The House had been poised to go into session in the morning, under the special session called by Republican Gov. Jan Brewer. The session, layered atop the legislative regular proceedings, was called by Brewer after she expressed frustration at a lack of action on her Medicaid proposal and the budget.
Dozens of amendments were proposed in what was openly recognized as an effort by Republicans to bog down and kill the process of adding Medicaid expansion to the state budget.
All-night sessions were anticipated in both chambers. A coalition of all legislative Democrats and enough Republicans to make majorities in both houses remained optimistic that they would pass the budget with Brewer's Medicaid expansion in it.
A majority of Republicans opposes the expansion, taking extraordinary steps Wednesday to lengthen the debate and give a thorough airing to every aspect of the proposal.
The package passed the Senate last month in regular session, with all 13 Democrats and six Republicans voting for it. Because of the special session, a new package of bills was introduced.
The governor's call for a special session Tuesday turned what had been a simmering feud between the her and GOP leaders in the House and Senate into a political explosion, with the governor openly challenging the Legislature to get the work done and opponents calling her action "overt hostility" and disregard of the Legislature's budgetary process.

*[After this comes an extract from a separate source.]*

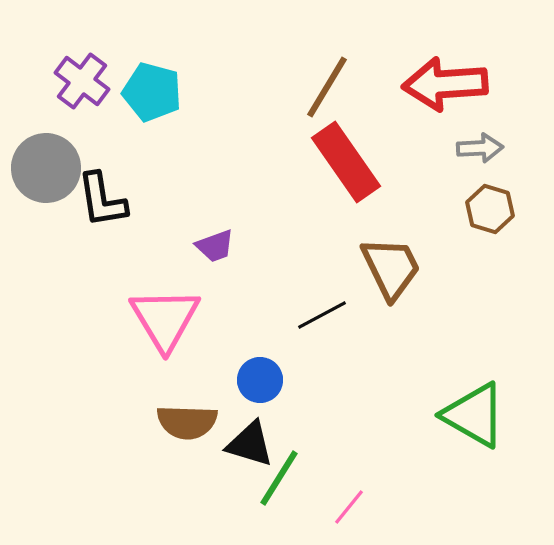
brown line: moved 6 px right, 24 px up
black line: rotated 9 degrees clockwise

“The governor has been extraordinarily patient these last five months in working with leadership of the House and Senate,” the Arizona Republic quoted spokesman Matthew Benson as saying. “But it’s time to move forward. This will allow the Legislature to complete the people’s business.”

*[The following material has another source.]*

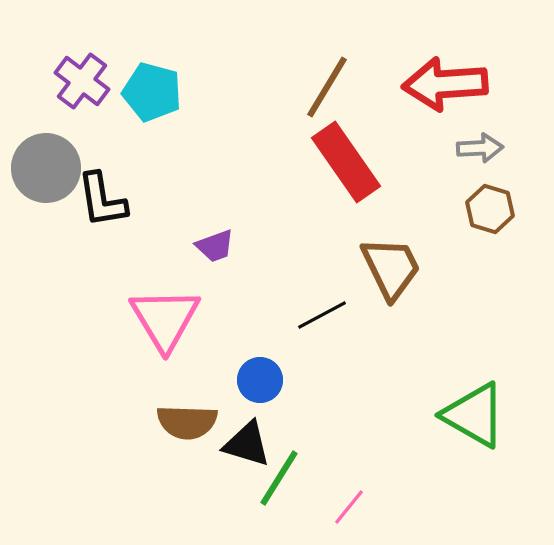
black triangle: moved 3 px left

Brewer acted after Tobin announced Tuesday that lawmakers would wait until Thursday to consider the budget bills, including Medicaid.
Tobin and Senate President Andy Biggs issued a joint statement Tuesday evening accusing Brewer of acting with "overt hostility" in disregarding the legislative budgeting process by calling the special session.
"The special session was called without any consultation with Senate or House leadership, and was designed to commence at the precise moment it was conveyed," they said in the statement. "We are disappointed and stunned that the governor and her staff would resort to such an unnecessary, impulsive and unprecedented tactic."
Brewer has said the expansion would bring billions in federal money to Arizona under the Affordable Care Act, providing health care to 300,000 poor Arizonans and be an economic stimulus to the health-care industry and a savior to rural hospitals and clinics.
Opponents have said federal debt is already too high and they fear the federal government will withdraw its financial support, leaving the state stuck with paying for the care or dropping people once again from the health care rolls.